> [TEXT PROVIDED]
>>>

In the last few years, more than 100 women in England and Wales have been investigated by the police on suspicion of breaking abortion law to end their own pregnancy.
For some very vulnerable women, they took abortion medication after the 24 week limit in a moment of desperation – but for others they did nothing wrong and experienced a miscarriage or stillbirth. These women have been reported by their medical team, arrested, taken from their hospital beds to police cells, interrogated without access to medical care, and separated from their children. One woman ended up in jail.
We believe that these women deserve compassion, not criminalisation, and this is why we led a campaign, and a coalition of over 50 organisations, to change the law.
The Offences Against the Person Act 1861 and the Infant Life (Preservation) Act 1929 make abortion a crime that carries a maximum life sentence. This crime applies to everyone – doctors, women, violent partners.
If you have an abortion in England and Wales it has to be in a way allowed by the Abortion Act 1967. That means getting two doctors permission, being within a certain time limit, and meeting one of the grounds in law.
If you do not do this, you are committing a crime. The application of the law meant that hundreds of women were being investigated for ‘abortion offences’ – this included women experiencing miscarriage or pregnancy loss.
In reality, this meant that women recovering in their hospital beds after surgery were often visited by uniformed police, handcuffed, and taken to jail. They had their homes searched, their devices confiscated, and their children taken into care.
This campaign brought their voices of real women to the forefront, ensuring their experiences will shape a future in which no woman is treated as a criminal for seeking care.

<<<

> [ABOUT THIS TASK]
Resume the campaign text on abortion law in England and Wales after its last sentence. The rows that come next are from a separate source.

> [DATASET CONTENT]
>>>

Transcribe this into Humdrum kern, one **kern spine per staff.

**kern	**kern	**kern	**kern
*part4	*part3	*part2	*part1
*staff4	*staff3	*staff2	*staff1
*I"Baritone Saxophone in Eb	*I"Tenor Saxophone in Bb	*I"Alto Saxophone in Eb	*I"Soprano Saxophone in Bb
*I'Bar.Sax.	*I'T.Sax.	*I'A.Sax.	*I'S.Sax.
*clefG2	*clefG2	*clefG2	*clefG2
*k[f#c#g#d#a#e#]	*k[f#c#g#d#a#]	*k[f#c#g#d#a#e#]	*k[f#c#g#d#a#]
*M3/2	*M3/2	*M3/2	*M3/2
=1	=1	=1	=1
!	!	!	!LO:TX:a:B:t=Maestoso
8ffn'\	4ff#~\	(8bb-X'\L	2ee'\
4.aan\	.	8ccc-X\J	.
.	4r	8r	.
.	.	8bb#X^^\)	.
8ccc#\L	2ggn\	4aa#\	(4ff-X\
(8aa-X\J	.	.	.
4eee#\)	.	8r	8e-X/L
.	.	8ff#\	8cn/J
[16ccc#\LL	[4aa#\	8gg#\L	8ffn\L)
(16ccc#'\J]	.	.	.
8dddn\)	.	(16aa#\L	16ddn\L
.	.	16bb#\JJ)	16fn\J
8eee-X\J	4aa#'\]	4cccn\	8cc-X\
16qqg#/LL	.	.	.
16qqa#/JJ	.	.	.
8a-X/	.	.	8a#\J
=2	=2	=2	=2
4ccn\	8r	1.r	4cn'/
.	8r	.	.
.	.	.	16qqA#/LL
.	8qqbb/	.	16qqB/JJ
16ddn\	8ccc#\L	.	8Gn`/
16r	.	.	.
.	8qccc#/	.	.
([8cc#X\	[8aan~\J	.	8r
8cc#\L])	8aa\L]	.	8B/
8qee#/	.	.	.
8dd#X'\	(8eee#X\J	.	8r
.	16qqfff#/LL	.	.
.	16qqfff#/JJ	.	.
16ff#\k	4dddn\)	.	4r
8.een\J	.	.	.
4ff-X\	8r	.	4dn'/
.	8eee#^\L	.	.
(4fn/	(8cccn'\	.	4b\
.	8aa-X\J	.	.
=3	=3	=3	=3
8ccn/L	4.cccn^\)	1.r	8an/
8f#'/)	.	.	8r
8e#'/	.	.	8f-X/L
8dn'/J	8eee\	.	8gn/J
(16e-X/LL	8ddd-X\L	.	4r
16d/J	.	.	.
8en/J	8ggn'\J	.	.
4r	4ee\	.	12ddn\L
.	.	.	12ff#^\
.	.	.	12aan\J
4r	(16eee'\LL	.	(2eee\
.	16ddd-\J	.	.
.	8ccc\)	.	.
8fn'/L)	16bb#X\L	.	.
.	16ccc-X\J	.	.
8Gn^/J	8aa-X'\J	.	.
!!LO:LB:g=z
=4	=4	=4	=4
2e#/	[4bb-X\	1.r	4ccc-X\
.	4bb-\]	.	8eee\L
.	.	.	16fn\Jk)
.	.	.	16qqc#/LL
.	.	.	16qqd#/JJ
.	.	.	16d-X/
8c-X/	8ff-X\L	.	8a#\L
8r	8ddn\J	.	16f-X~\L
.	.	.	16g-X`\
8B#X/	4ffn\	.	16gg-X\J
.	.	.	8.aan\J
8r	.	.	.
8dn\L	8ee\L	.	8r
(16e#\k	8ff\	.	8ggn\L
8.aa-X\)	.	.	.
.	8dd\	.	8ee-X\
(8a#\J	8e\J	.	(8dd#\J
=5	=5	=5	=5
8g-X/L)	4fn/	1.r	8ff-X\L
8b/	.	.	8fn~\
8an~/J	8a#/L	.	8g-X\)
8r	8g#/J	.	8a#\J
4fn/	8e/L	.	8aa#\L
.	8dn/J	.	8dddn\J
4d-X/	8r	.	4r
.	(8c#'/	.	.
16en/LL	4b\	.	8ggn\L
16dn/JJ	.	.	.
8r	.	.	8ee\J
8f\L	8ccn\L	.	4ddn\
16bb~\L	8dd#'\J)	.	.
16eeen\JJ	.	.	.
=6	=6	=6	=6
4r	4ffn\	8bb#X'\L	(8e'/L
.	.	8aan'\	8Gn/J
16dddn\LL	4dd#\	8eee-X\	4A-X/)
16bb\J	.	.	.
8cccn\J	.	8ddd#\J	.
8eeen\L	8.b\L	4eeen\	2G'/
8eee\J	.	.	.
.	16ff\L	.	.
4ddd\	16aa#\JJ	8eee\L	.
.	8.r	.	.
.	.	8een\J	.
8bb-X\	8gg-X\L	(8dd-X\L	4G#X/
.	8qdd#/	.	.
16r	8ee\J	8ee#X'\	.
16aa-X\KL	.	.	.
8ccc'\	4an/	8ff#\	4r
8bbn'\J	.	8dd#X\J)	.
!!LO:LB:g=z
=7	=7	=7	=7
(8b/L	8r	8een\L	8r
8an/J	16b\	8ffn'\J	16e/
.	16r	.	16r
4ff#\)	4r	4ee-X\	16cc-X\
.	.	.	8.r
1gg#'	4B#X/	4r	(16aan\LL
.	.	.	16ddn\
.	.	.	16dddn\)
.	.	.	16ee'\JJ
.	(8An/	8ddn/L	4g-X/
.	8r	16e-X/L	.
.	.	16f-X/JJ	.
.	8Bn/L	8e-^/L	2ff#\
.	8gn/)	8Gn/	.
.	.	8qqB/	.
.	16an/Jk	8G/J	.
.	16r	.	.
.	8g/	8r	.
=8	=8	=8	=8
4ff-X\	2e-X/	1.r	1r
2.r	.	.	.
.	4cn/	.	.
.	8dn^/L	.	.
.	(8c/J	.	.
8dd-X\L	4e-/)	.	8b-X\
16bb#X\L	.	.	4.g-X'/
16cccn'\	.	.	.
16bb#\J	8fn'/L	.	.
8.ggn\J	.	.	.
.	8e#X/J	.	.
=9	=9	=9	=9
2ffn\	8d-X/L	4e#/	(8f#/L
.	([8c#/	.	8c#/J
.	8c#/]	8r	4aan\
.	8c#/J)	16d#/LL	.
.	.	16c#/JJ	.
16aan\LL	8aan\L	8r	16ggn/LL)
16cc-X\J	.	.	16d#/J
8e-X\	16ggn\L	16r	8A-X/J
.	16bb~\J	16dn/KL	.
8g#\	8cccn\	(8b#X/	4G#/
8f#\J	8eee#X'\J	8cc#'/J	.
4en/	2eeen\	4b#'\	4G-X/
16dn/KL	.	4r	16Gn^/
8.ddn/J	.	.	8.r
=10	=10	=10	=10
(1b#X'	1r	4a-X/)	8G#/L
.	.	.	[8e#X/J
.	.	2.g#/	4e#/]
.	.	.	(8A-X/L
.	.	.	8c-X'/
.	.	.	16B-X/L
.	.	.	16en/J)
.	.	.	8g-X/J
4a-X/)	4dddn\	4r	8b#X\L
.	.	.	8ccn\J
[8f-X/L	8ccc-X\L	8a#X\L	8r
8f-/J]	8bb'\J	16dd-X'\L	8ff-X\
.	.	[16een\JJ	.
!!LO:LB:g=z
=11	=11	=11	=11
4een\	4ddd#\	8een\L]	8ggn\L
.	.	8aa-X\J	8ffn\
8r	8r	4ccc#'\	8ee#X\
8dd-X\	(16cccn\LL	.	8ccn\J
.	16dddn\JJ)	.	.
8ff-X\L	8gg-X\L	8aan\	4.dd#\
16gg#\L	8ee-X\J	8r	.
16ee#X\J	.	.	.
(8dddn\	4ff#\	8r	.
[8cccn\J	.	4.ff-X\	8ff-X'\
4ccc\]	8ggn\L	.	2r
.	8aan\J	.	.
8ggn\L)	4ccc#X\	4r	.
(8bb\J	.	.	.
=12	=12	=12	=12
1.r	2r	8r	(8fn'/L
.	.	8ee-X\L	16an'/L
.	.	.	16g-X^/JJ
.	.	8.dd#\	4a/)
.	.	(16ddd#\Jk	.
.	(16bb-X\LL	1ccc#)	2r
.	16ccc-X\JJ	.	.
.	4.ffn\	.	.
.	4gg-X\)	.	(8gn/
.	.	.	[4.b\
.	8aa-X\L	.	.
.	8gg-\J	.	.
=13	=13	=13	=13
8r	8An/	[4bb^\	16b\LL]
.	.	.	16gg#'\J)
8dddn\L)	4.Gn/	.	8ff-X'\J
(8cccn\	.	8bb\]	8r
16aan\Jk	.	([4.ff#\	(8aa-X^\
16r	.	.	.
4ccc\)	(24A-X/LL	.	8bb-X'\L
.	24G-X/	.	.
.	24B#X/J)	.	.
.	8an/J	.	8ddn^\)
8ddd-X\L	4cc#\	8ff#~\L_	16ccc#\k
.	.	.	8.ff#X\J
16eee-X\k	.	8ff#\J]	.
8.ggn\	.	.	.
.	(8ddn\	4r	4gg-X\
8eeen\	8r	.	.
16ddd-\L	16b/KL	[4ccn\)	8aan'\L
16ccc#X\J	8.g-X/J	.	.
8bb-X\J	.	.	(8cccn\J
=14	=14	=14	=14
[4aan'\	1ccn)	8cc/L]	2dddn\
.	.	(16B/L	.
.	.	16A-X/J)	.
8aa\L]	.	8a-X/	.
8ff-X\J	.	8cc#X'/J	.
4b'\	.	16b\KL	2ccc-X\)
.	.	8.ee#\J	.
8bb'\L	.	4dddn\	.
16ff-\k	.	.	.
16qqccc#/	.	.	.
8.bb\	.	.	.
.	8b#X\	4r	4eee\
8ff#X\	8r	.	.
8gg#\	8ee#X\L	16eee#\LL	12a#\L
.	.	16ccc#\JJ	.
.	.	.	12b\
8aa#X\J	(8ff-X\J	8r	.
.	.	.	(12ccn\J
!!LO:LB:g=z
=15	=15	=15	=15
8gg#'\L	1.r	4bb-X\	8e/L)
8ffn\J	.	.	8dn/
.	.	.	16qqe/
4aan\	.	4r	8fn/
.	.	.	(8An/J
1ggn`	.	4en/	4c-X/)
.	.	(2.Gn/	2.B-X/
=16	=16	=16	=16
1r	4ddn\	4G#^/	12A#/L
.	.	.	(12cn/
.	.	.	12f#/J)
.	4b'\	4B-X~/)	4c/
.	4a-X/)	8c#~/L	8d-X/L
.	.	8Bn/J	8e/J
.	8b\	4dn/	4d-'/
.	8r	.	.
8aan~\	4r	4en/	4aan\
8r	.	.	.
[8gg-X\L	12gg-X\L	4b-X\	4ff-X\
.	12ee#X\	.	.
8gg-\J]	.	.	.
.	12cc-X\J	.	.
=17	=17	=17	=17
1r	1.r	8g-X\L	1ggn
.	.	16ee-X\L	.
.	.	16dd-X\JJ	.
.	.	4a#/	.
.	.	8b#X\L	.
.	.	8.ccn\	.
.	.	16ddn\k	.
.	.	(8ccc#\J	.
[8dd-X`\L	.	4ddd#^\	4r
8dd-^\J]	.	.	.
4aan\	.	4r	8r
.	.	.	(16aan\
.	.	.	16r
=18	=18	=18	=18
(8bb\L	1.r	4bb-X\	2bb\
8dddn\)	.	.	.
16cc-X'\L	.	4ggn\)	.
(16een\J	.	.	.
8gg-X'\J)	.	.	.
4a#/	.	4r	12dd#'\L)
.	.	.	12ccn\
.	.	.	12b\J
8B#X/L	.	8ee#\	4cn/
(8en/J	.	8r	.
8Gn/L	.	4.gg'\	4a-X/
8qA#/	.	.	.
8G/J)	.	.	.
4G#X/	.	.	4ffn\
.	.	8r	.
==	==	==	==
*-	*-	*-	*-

<<<

> [EXERCISE RESULT]
BPAS formed and led a coalition of over 50 organisations, all of whom supported our calls to remove women from the criminal law relating to abortion.
These groups spanned the entire women’s and human right’s sector, with six medical royal colleges and the British Medical Association throwing their support behind the campaign, as well as many violence against women and girls organisations such as Refuge, Karma Nirvana, and EVAW. Other signatories included human rights bodies such as Liberty, as well as eight trades unions.
Together, the members of this coalition represented more than 800,000 medical staff, provided more than 250,000 abortions every year, protect tens of thousands of women and girls, and stand with millions of workers. And BPAS was at the helm.

Abortion law is made by Members of Parliament (MPs). It’s known as a ‘conscience issue’ – so government does not take a position and doesn’t change the law themselves.
We can change abortion law through MPs who do not have a job in government, known as backbenchers. The backbencher we worked with on this campaign is called Tonia Antoniazzi, the experienced and well-respected Labour MP for Gower. We also worked with MPs from other parties who helped us get support from across Parliament.
Tonia’s amendment – which was to remove women from the criminal law relating to abortion – to the Crime and Policing Bill was the single most supported piece of abortion-related legislation to pass through Parliament in history.
The amendment passed with 379 votes to 137.

Our campaign, dubbed ‘Time to Act’ reached more than 3.1 million people on social media, generating almost 70,000 engagement and twice the sector average.
We partnered Cosmopolitan and leading online influencers and connected with brand-new audiences who had never engaged with abortion law before. More than 17,000 people used our online letter template to email their MPs, turning online support into direct political action.
This campaign reached millions, sparked conversations, and mobilised unprecedented public support.
We also undertook a national billboard campaign – working with an agency to develop content based on women’s experiences, and successfully challenging TfL’s initial decision to refuse to platform our advertisements.
Working with national and international media outlets including the BBC, Sky News, The Guardian, and Channel 4, we elevated the profile of reproductive rights and positioned BPAS as a leading voice in the debate.
The campaign also united our organisation: from clinic teams to campaign staff, colleagues travelled across the country to lobby MPs and speak with authenticity and authority, demonstrating the power of a shared purpose.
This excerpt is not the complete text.